Era su única tarde en el abono abrileño. Se hospedaba en la habitación 604 del Hotel Colón, como los grandes toreros en las citas de relumbrón. Por la mañana pidió al abogado Joaquín Moeckel que localizara a aquella chica del artículo de prensa para invitarla a ella y a sus padres a vivir junto a él una tarde tan especial en la carrera de un matador: desde que el torero se viste en la intimidad de la cuadrilla y sus colaboradores, hasta que sale a la plaza. Livia llegó al hotel con sus padres: el escritor y poeta Joaquín Caro Romero e Inmaculada Rodríguez, aquella niña interna de las Hermanas de la Cruz que fue madrina de la coronación de la Virgen de la Esperanza.

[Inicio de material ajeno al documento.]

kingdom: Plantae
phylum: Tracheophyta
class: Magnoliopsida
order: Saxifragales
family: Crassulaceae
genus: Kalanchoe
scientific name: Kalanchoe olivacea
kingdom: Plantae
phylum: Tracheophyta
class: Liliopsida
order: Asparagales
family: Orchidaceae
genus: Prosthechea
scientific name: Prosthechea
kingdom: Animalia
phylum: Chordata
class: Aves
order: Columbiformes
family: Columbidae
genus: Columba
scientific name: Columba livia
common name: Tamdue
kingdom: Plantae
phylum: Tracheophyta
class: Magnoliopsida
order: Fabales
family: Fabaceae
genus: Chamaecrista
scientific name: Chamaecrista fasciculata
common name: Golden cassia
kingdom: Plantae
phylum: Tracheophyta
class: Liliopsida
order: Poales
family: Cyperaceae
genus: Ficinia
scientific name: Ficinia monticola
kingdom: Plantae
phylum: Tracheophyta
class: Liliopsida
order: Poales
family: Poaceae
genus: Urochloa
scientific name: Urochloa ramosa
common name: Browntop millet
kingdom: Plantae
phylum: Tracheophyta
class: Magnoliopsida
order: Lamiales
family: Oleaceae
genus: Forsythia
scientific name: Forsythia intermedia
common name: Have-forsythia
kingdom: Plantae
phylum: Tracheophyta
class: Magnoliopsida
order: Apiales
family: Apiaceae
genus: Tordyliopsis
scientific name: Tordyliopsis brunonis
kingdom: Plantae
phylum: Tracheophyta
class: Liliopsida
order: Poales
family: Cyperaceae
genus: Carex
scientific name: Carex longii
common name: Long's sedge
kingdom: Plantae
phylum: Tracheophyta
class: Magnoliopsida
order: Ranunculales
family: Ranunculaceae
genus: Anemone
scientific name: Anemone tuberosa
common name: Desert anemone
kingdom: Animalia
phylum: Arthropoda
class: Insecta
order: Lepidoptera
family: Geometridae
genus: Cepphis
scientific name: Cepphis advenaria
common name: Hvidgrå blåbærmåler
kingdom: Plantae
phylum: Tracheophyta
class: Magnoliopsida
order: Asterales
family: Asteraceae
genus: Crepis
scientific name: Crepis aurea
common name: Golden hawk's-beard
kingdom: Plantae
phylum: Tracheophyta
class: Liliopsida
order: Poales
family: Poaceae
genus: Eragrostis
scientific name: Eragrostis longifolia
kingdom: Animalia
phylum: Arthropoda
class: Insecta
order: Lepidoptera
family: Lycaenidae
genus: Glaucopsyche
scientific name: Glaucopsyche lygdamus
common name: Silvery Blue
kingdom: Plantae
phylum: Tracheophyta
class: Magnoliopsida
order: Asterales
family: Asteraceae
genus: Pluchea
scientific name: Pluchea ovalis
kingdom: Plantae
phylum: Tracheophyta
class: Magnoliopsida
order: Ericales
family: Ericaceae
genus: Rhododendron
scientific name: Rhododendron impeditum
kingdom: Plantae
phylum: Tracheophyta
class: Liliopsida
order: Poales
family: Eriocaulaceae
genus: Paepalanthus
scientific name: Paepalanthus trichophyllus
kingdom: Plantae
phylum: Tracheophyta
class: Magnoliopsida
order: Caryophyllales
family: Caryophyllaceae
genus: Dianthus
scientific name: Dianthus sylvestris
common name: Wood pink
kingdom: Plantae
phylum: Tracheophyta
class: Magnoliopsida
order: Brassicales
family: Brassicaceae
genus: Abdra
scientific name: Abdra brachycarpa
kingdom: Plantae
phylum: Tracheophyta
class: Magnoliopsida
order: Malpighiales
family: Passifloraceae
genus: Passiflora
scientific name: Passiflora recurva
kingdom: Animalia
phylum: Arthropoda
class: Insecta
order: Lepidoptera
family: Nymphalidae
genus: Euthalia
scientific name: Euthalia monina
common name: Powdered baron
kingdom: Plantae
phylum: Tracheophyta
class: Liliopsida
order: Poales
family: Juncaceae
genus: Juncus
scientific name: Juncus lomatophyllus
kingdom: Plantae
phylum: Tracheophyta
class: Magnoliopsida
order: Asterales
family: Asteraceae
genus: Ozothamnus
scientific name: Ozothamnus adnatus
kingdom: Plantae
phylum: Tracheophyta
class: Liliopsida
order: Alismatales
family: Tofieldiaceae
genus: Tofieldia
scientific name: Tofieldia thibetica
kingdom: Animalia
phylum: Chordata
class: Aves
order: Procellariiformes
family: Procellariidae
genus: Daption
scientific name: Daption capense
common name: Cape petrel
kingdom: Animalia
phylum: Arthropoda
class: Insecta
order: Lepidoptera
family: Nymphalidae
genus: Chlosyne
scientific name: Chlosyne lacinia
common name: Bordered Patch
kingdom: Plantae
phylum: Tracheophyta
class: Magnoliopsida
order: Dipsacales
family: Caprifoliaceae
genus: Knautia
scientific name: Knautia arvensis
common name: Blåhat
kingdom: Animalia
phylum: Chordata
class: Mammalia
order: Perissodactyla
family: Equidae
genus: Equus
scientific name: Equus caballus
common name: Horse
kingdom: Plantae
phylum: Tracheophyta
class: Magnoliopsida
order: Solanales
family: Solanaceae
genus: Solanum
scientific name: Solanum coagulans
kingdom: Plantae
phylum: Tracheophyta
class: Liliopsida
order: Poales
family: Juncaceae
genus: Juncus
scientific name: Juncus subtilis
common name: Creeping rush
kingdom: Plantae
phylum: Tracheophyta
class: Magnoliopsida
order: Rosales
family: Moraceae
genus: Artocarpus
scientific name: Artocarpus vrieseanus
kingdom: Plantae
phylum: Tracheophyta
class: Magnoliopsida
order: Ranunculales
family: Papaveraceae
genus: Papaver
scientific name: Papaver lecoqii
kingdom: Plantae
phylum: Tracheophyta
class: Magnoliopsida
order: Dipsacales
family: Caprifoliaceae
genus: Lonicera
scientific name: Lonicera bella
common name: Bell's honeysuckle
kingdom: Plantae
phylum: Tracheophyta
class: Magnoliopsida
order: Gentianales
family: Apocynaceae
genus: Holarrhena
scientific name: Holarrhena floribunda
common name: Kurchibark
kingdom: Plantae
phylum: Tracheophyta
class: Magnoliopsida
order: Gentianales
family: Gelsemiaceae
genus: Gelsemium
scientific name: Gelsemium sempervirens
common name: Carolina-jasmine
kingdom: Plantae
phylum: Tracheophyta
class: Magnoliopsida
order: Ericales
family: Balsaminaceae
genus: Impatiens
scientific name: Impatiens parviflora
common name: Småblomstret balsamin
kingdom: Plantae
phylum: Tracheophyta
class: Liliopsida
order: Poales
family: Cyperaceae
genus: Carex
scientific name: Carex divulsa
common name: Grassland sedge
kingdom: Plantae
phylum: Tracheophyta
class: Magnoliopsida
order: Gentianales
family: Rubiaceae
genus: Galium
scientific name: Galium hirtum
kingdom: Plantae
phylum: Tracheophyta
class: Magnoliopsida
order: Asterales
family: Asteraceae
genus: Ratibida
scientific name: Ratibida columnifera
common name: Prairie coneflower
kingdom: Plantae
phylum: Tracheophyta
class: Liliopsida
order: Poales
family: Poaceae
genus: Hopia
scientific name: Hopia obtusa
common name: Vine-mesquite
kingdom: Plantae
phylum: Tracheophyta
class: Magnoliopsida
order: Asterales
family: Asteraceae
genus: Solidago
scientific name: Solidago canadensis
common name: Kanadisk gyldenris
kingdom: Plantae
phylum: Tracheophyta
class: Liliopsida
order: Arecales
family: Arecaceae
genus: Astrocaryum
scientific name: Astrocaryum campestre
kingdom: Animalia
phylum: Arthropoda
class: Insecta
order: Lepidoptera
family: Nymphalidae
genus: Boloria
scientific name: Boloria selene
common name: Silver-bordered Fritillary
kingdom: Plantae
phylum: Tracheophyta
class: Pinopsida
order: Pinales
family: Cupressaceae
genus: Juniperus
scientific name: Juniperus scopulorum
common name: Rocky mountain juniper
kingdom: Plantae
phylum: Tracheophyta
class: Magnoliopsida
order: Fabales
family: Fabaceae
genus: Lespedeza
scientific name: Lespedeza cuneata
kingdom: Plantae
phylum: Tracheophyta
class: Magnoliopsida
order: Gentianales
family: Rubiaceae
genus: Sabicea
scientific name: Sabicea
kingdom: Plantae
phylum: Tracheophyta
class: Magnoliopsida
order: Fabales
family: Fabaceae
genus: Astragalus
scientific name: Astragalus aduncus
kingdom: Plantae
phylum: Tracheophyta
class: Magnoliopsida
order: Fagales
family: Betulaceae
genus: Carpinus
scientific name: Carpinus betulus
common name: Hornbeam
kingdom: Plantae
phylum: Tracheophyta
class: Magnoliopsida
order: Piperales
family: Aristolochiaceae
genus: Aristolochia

Padilla les invitó también a ver la corrida, en el tendido 5, a la vera de la barrera que se adorna con los capotes de paseo de los matadores. Dedicó a Livia la faena de su segundo toro. Caro Romero, quién lo diría, volvió a la Maestranza en la que tantos años firmó crónicas taurinas que eran pura literatura. A Padilla le falta el ojo izquierdo, tiene reducida la sensibilidad en el rostro y un oído destrozado por aquella terrible cornada que sufrió en Zaragoza. Lejos de caer en depresiones, coger la puerta de atrás y quedarse en una finca maldiciendo la mala suerte, Padilla fue el líder en la estadística del escalafón taurino de la temporada pasada. Y la actual temporada la ha comenzado saliendo a hombros en la Feria de la Magdalena.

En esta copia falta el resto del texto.